Amadi stated that but for the special consideration to domestic electricity users, every consumer class in the NESI would have been affected by the tariff hike.

“The bottom-line is that tariff should have increased for everybody from January 1, 2015 going by the increase in the cost of doing business; increase in gas price and new loss levels but because of the commitment that NERC has made to ensure that consumers are not exposed further to increased cost until there is some improvement, we have frozen the increment for six months for residential consumer but they will administer their tariff to other consumers and residential consumers given special consideration,” he added.

Speaking on the reasons for the new hike in electricity rates, Amadi said: “There has been an ongoing, long-running review of the MYTO; basically, the tariff is reviewed every six months in what we call minor review. The minor review however coincided with a special review which is based on the fact that when the new owners took over, there was an agreement that there will be a review of the Aggregate Technical Commercial and Collection (ATC&C) losses.
“This is simply to say that the new owners bought their assets with an understanding with the Bureau of Public Enterprises (BPE) and which NERC recognised that when they come, they will have an opportunity to validate the losses level which the BPE projected and upon which they bought the assets.”

“The implication is that when they did the review and together with NERC it will be verified and use the loss level to get for them a much more reflective tariff because tariff is based on many factors which one of them is loss.
“So, if we had projected that the loss level in the industry is 30 per cent, it means that 30 per cent of revenue in the industry will be lost but if suddenly it becomes 50 per cent, the implication is that we have underpriced the losses and therefore the tariff will be reviewed,” he explained further.
He stated that there was a lack of credibility with the losses data that was put forward and an agreement was then reached for a new and independent studies.

“It was agreed that there was no need to argue and that when they come in, they conduct independent study of the loss levels and verify with NERC who will put it back through a special tariff review if the study is ascertained to be credible and that is why it is a special review and not our normal six months review because this is based on one of the recognition of the agreement that they have to confirm that losses are as we projected. The commission has now accepted those losses level and it is now ready to put it into the tariff.
The new tariff that is announced is a review of the MYTO to factor the losses that are now different based on verification and studies, factor the new price of gas which has changed; basically, those are the two major components for now,” he said.

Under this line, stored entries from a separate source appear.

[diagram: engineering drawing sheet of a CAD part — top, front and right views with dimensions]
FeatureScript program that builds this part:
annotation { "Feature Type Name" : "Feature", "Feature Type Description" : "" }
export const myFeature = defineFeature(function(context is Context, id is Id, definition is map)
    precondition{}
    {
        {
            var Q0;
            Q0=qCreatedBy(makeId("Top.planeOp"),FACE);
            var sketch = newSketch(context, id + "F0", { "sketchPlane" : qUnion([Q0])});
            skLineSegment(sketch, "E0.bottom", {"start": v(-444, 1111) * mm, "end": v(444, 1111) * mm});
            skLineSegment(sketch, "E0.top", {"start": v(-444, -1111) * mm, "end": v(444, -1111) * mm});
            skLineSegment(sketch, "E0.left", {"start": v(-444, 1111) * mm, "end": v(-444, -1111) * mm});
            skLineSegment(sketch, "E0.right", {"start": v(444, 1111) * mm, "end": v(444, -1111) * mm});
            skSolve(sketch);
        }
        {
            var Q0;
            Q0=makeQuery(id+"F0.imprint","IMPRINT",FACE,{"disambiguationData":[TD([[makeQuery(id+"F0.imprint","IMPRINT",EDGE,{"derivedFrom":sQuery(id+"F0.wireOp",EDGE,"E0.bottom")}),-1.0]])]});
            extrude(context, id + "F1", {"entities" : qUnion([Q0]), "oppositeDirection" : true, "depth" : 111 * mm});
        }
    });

He also noted that with the commencement of TEM, the interim rules initiated by the commission to initially guide the market’s operations will have to be negated and all operators expected to trade in accordance with terms in extant contracts.
The commission, Amadi added would now progressively hold electricity distribution, transmission, generation companies, as well as other market operators to the terms and conditions of their licences.

“It is expected that the take-off of MYTO-2 will bring about improved service delivery as distribution companies are now expected to implement their investment plans for metering and strengthen their networks in line with their bid documents,” the chairman stated.